== Source excerpt
The Southborough Library isn’t the only organization in town encouraging children to read this summer.

Each Southborough school has it’s own summer reading program. Here’s a look.

Mary Finn Elementary School (Grades: K – 1)

  • The school sent home a log for children to track the books they read (or have read to them) this summer. Students who return it in the fall will “receive a special prize”.
  • The attached form provided tips on making reading fun and encouraged parents to ask kids questions like “How do you think the character feels?”
  • Teachers also sent home a list to help families pick appropriate books.
  • [Note: For students entering 2nd grade, you may prefer the Woodward reading list link below. Or ask at the Southborough Library Children’s Room desk. They keep past years’ recommended reading lists from the schools, organized by grade.]

Albert S. Woodward Elementary School (Grades 2-3)

  • The school website has a link to their Summer Reading Packet. It shares:

When we return to school in the fall, students will be asked to present a short book talk on the book they enjoyed reading the most over the summer. Our hope is that these book talks encourage students to read more and provide their classmates with suggestions of books that they enjoyed. On the back we have provided a book log. Please help your child to keep track of his/her summer reading! Over the summer, you will receive a book talk sheet to help you prepare for this beginning of the year activity.

  • For recommended reads, they direct you to a NY public library link.

Margaret Neary Elementary School (Grades 4-5)

  • The school issued a Summer Book Challenge to read 8 books in a variety of genres. Students fill out a Summer Book Challenge Bingo Board to cover genres including: Poetry, informational text (nonfiction book), realistic fiction, and mystery.
====
**List of tasks**
1 – According to the Southborough summer reading text, how many books does the Margaret Neary Summer Book Challenge ask students to read?
2 – Please pick up the Southborough summer reading text at its last sentence and keep writing it.
The data that come next are from a separate source.
== Given material
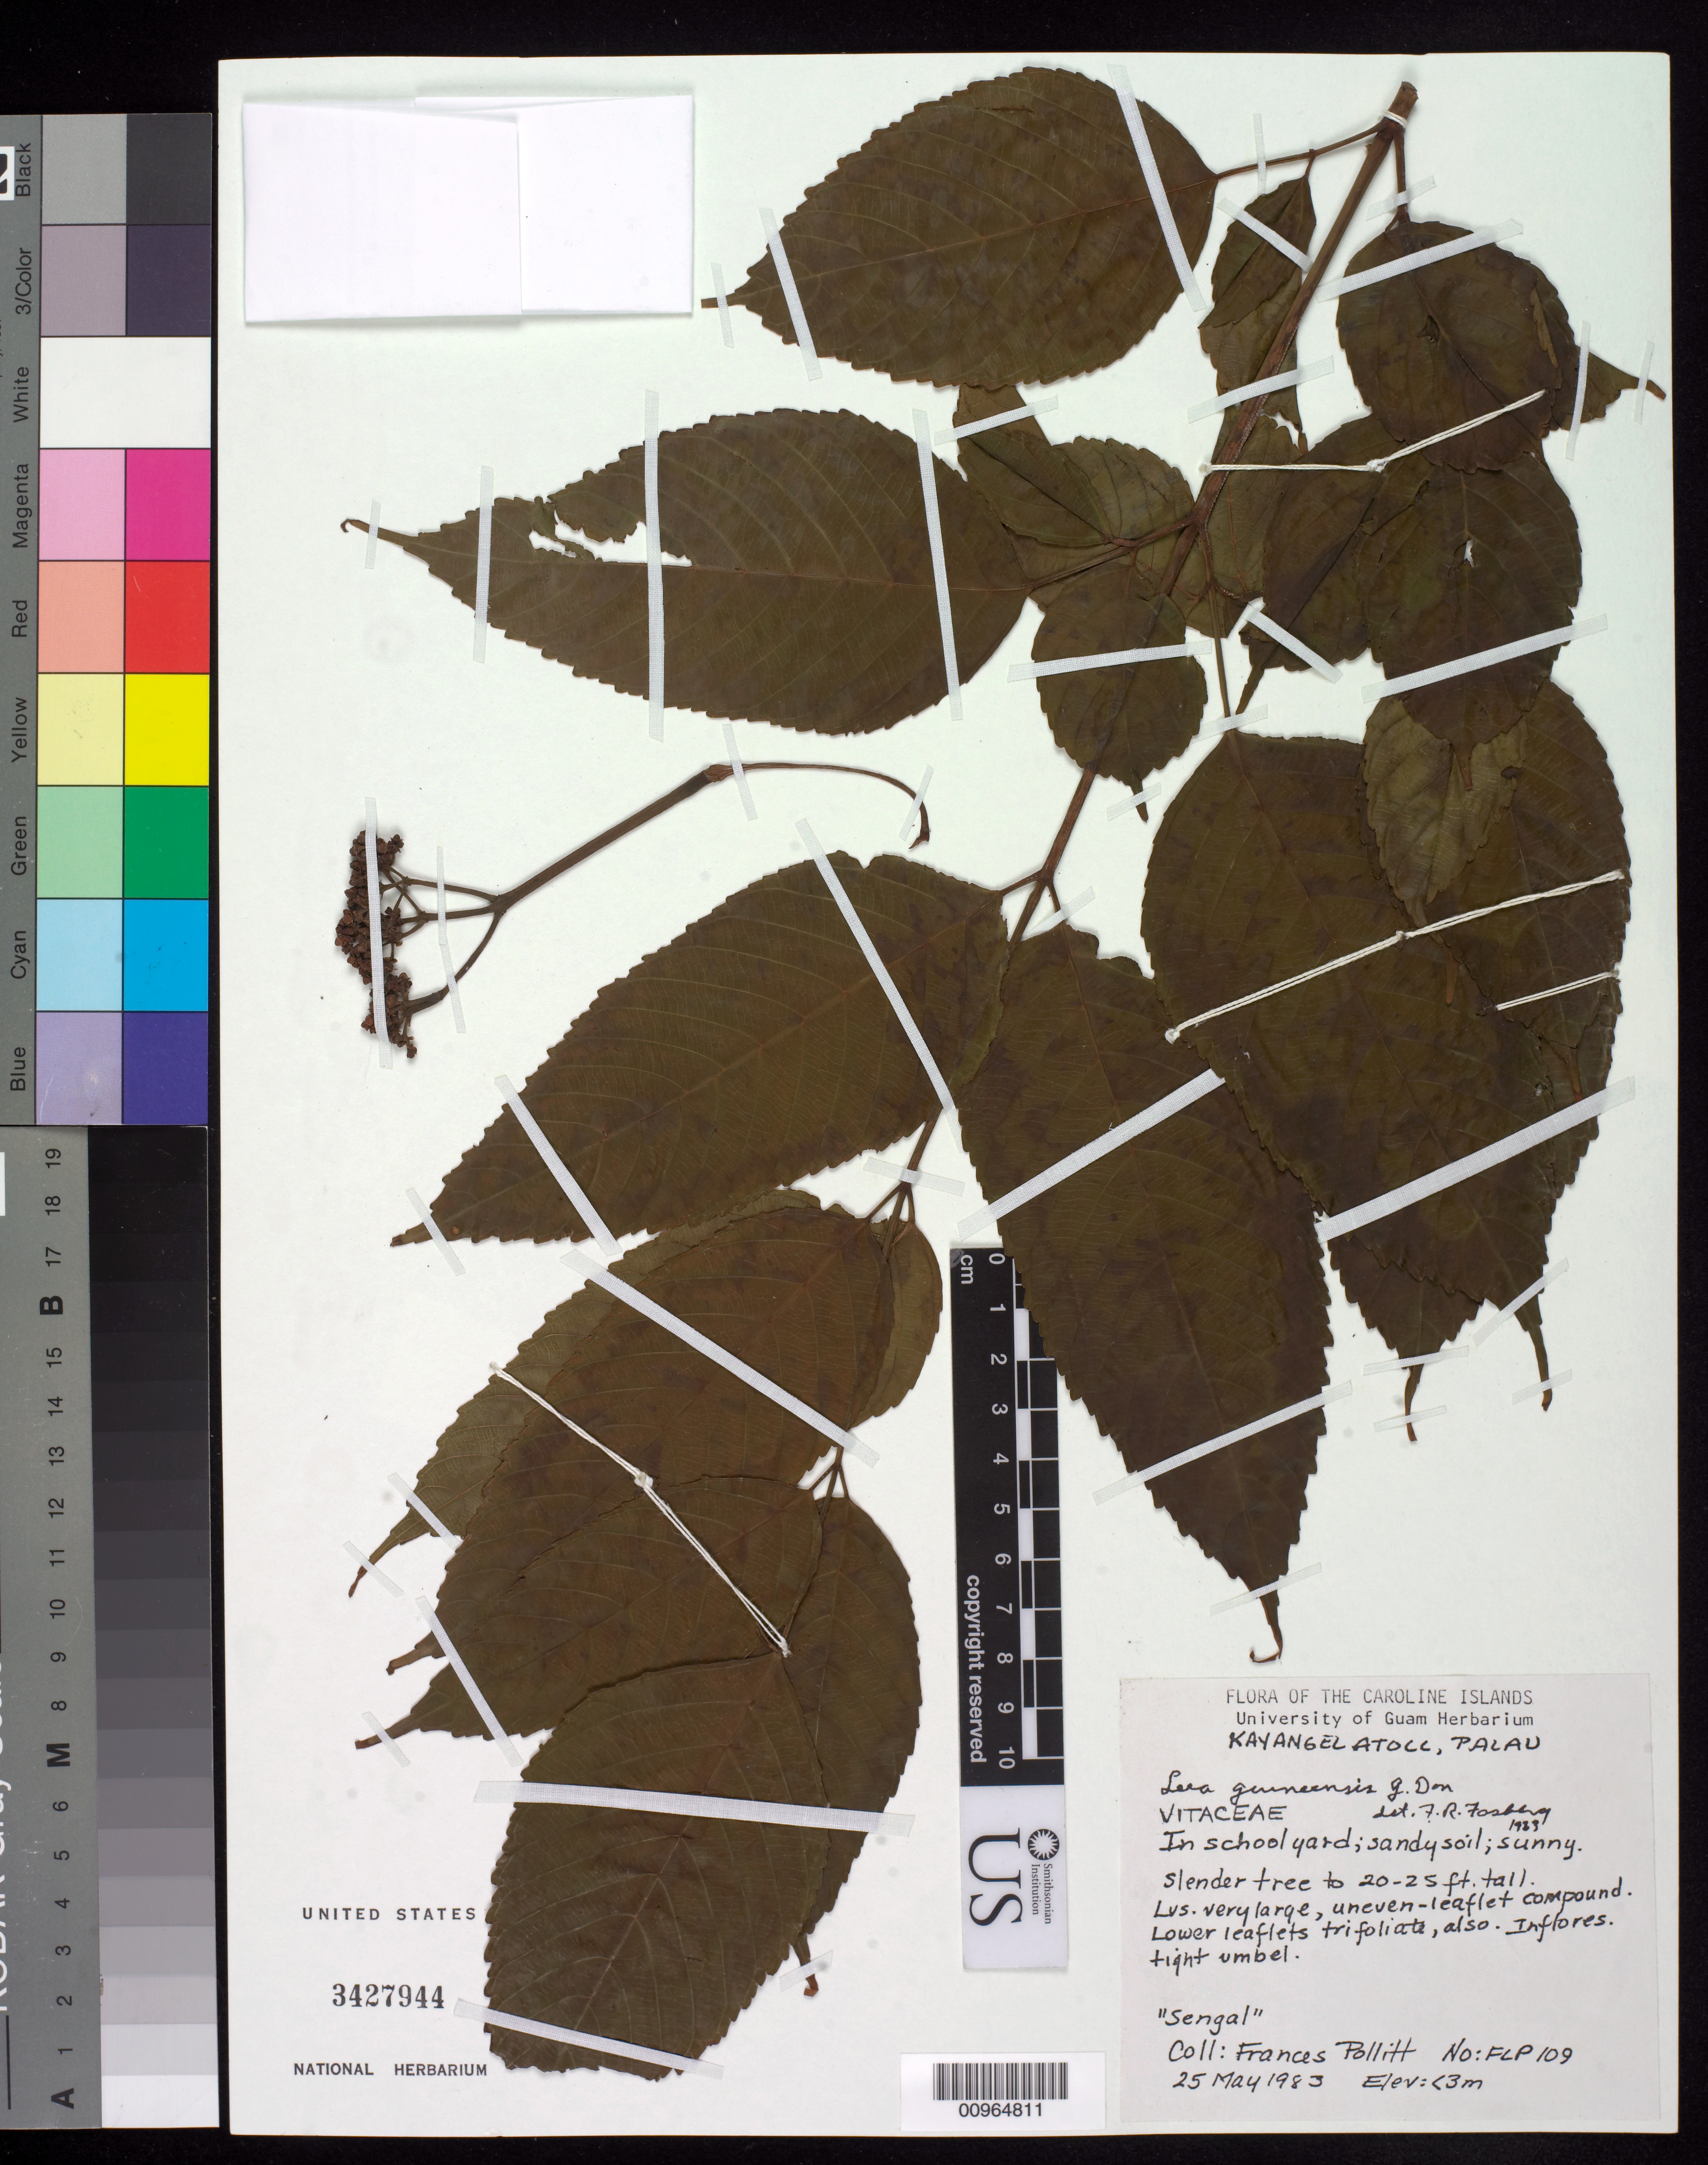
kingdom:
====
**Written responses**
1 – Eight books, in a variety of genres.

2 –
  • In addition, they can fill out an SOS Raffle Card for every two hours of reading this summer. All cards returned by September 16th will be entered in a drawing for prizes.
  • For recommended reading lists, visit their dedicated site.

Trottier Middle School (Grades 6-8)

Trottier students had to choose a book from the school’s recommended reading list and submit their choice earlier this month. When they return to school:

 students will be participating in short book groups based on their summer reading. This book group will give students an opportunity to connect with different members of the school community using a shared experience as well as an opportunity to discuss literature. Because groups are created based on the books chosen, these groups will be multi-grade and multi-level and may be facilitated by a teacher who the student does not interact with on a regular basis.

Algonquin Regional High School (Grades 9-12)

The high school’s student-run One Book program begins during the summer and wraps up when students return in the fall. (Look for more of this in a future post.) This year’s selection is Unwind by Neal Shusterman.

The program has evolved into a One Book, One Community effort for the district. So, in effect, the school is encouraging adult summer reading, too.